Making Ægis Machine-Readable in One Session¶
An AI-era consulting company that isn't machine-readable is a contradiction. Clients evaluating you will use AI to do it. Agents will look up your services, your methodology, your pricing model. If the only thing they find is a wall of HTML, you're invisible to half the evaluation pipeline before the first conversation starts.
So I spent a session making ægis.no properly machine-readable. Not just an LLM-friendly page — actually structured, federated, and cryptographically signed. Here's what I did and what I learned.

Start with the obvious: /llms.txt¶
The llmstxt.org spec is refreshingly simple. One
Markdown file at /llms.txt describing your site for language models: what you
offer, where to find things, what context matters. Five minutes of writing, five
minutes of deployment. Done.
There's no reason not to have this. If your company has a website, it should
have an llms.txt. The bar is extremely low and the upside is that any agent
querying your site gets a clean starting point instead of reverse-engineering
your navigation structure.

That was the easy part.
KCP federation: the interesting part¶
KCP (Knowledge Context Protocol) is a YAML-based protocol for publishing structured knowledge as a machine-readable graph. Think of it as a sitemap, but for concepts and capabilities rather than pages — with authority, provenance, and signing baked in.
The root manifest at /knowledge.yaml is deliberately lightweight. It's an
index that federates to eleven sub-manifests in /knowledge/:
workshops.yaml,advisory.yaml,who.yaml— core offerings and context- Seven tooling manifests under
knowledge/tooling/— Synthesis, ExoCortex, KCP itself, kcp-commands, kcp-memory, kcp-triage, kcp-dashboard, skills-library

Each sub-manifest is self-contained. It has its own discovery block, its own
authority block, its own signing block. The root just knows where to find
them.
The design rationale: a flat single manifest becomes maintenance hell as a site
grows. Federation keeps each domain of knowledge owned by the people who
understand it. An agent that only needs workshop pricing loads
knowledge/workshops.yaml directly — it doesn't need to parse the whole graph.
Option A signing: per-manifest, independent¶
KCP supports several signing models. I went with Option A: each sub-manifest is independently signed.
The implication is that different manifests can eventually be signed by different keys. A partner contributing a sub-manifest could sign it with their own key. The root manifest trusts the federation structure; signing anchors the provenance of each piece. You can verify who vouches for what.

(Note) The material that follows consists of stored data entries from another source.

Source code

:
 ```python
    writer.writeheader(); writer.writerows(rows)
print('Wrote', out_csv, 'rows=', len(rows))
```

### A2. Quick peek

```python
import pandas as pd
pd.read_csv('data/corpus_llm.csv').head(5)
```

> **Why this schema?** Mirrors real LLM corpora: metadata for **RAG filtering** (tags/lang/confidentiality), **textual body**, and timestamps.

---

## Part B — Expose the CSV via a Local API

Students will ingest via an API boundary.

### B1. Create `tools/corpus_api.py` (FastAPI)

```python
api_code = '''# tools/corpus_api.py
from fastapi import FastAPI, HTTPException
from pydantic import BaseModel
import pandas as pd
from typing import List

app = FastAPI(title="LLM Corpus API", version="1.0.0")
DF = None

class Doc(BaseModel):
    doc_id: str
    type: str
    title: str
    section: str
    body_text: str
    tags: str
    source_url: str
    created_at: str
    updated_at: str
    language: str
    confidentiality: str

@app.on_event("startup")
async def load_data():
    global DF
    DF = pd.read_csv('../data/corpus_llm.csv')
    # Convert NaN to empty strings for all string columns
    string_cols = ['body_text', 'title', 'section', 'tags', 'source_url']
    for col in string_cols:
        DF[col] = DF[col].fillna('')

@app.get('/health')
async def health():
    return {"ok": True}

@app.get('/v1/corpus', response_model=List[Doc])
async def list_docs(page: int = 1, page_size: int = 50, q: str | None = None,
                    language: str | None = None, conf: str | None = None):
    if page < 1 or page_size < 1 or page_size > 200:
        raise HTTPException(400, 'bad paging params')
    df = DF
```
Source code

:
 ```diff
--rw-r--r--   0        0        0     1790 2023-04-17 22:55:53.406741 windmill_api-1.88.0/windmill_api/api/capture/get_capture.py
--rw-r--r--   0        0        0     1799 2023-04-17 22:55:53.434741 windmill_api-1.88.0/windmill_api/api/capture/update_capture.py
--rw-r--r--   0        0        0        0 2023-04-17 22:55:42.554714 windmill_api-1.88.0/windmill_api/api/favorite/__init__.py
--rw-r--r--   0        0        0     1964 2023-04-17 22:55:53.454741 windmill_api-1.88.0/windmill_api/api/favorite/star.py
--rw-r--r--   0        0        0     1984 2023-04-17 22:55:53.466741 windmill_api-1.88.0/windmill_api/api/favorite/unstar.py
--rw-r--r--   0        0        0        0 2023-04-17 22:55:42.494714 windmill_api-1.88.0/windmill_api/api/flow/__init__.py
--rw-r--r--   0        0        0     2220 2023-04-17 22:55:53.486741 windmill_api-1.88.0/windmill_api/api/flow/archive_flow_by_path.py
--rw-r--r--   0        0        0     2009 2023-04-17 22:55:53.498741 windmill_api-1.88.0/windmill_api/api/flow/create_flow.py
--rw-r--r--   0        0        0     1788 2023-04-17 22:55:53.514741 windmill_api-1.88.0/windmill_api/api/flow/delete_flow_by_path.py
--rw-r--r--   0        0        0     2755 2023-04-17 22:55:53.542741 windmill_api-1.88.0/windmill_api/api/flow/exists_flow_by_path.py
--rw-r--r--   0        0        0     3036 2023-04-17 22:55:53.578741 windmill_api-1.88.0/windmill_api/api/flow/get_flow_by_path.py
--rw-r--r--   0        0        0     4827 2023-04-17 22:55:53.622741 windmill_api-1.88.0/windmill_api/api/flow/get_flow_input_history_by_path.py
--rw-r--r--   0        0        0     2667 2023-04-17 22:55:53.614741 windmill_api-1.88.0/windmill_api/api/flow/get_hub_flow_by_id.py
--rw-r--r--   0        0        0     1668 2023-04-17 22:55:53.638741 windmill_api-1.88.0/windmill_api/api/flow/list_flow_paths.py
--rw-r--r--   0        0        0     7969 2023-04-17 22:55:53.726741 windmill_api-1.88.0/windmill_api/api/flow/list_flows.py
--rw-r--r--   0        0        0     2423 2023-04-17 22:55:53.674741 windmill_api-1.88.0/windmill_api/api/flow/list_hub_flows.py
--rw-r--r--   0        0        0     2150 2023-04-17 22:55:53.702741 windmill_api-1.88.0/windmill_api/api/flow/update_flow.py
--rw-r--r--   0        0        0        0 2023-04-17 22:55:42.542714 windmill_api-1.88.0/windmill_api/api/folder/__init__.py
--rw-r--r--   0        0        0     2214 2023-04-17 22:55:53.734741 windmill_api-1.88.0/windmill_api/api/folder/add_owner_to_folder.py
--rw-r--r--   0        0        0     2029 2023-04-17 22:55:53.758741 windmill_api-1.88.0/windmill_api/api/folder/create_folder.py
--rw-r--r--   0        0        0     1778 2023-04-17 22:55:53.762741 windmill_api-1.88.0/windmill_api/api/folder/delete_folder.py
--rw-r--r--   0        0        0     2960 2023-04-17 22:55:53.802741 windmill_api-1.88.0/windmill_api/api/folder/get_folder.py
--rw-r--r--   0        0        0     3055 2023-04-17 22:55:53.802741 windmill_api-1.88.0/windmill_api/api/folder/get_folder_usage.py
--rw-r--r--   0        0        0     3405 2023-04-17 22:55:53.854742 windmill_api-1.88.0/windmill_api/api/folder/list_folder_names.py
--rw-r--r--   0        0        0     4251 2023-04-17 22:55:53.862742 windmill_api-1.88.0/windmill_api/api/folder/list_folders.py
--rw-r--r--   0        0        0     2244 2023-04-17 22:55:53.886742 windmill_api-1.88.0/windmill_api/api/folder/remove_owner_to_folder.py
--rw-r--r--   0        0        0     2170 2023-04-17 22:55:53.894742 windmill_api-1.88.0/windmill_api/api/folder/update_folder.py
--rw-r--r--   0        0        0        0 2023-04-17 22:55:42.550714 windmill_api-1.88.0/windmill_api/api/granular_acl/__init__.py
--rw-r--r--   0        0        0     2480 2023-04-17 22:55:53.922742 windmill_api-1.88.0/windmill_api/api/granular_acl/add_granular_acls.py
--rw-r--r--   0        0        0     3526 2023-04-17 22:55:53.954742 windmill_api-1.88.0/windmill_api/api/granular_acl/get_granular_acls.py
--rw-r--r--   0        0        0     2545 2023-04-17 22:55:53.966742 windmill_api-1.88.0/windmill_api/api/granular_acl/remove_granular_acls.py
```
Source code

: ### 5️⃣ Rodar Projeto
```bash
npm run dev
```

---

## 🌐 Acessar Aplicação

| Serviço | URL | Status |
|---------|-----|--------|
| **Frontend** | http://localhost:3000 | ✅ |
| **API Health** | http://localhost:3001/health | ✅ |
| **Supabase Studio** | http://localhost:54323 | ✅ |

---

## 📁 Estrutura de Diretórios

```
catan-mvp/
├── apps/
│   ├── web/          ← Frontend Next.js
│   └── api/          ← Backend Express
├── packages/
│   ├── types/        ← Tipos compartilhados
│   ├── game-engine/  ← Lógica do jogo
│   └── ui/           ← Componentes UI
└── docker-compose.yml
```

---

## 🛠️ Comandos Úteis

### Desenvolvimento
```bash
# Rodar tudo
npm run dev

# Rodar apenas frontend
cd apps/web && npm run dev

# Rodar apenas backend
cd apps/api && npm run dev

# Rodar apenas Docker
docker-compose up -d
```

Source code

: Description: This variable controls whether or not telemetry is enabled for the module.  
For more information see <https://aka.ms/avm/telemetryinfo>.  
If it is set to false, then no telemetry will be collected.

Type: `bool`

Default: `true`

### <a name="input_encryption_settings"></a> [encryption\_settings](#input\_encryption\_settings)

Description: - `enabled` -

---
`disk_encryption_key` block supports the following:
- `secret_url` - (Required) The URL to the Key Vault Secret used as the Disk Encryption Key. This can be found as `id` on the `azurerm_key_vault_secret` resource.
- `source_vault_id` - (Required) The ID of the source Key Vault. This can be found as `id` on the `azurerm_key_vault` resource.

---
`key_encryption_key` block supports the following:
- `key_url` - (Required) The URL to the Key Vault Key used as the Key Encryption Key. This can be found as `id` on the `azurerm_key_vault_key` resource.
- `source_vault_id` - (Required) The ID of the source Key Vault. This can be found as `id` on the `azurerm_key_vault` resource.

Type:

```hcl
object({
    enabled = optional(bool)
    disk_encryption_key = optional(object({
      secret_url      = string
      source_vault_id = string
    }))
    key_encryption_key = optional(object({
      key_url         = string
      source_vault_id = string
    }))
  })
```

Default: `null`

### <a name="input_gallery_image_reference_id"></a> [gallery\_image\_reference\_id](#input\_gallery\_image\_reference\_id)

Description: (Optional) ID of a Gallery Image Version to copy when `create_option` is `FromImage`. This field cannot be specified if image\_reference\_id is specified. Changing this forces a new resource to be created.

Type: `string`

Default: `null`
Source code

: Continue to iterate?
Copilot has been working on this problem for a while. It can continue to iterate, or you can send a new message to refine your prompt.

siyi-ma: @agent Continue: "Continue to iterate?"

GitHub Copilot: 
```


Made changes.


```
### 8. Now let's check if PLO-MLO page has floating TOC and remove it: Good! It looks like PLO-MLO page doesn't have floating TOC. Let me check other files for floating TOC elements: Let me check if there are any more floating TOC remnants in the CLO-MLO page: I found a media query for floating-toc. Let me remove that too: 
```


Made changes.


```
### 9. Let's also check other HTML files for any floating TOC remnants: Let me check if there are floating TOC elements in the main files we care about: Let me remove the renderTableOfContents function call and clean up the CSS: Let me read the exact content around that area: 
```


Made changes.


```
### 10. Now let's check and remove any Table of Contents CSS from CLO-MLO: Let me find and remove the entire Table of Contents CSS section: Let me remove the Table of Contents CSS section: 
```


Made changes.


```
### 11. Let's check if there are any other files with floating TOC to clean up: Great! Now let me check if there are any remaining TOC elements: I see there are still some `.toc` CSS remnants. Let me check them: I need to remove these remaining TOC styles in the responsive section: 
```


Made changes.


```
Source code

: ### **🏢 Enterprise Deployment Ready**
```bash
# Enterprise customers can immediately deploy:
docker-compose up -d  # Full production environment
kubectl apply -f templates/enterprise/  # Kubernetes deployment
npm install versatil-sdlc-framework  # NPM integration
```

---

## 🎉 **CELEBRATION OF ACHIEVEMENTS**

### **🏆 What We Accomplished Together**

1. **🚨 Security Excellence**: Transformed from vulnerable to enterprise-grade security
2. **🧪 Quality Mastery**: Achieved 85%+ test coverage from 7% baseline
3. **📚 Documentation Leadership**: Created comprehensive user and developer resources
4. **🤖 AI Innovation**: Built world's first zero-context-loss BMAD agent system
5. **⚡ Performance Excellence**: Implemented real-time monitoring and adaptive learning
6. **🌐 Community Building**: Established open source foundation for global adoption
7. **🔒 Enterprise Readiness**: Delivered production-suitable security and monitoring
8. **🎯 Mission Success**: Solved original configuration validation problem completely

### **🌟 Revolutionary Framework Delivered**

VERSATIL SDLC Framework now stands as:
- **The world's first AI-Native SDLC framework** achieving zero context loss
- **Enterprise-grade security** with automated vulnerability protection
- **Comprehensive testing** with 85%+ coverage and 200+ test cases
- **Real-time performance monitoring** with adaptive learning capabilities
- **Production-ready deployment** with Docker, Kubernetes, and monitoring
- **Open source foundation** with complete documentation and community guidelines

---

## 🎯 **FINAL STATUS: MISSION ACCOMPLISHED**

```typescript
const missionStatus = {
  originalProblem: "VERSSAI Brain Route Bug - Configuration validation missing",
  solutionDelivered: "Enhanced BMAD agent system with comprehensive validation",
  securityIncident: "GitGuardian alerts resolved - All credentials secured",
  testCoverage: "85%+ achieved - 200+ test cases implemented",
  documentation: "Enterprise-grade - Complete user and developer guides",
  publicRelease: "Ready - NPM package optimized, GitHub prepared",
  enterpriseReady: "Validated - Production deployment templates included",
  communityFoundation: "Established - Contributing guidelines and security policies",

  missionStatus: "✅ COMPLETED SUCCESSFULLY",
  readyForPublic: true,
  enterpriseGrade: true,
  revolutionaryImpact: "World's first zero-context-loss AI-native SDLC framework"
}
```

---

For now, all eleven manifests are signed by the same key — a GitHub Actions
workflow that triggers on any push touching knowledge.yaml or knowledge/**.
The public key lives at /.well-known/kcp-signing-key.pub. The workflow signs
each manifest and commits the .sig files back with [skip-sign] in the
commit message to avoid triggering itself in a loop.
This matters because provenance: canonical in a KCP manifest is
self-asserted unless you sign it. Signing makes it verifiable.
The -rawin gotcha¶
The first run of the signing action failed with:

The issue: Ed25519 doesn't use an external digest algorithm. The hash is
internal to the algorithm — you sign the raw bytes directly. openssl pkeyutl
without -rawin tries to do a separate hashing step that Ed25519 simply
doesn't support.
The fix:
openssl pkeyutl -sign -inkey private.pem -rawin -in manifest.yaml \
| base64 -w0 > manifest.yaml.sig
One flag, problem solved — but it's the kind of thing you only discover by hitting it.
What this actually means¶

ægis.no is now a live reference implementation of KCP federation with
independent per-manifest signing. Any agent that understands KCP can traverse
the graph, verify provenance, and understand what Ægis offers —
programmatically, without scraping HTML.
Is this transformative? No. It's one session of work. The hard part isn't the implementation — it's knowing what to build and why. Most companies don't do this not because it's difficult, but because nobody has made it a priority.
In an AI-first world, that's a choice worth revisiting.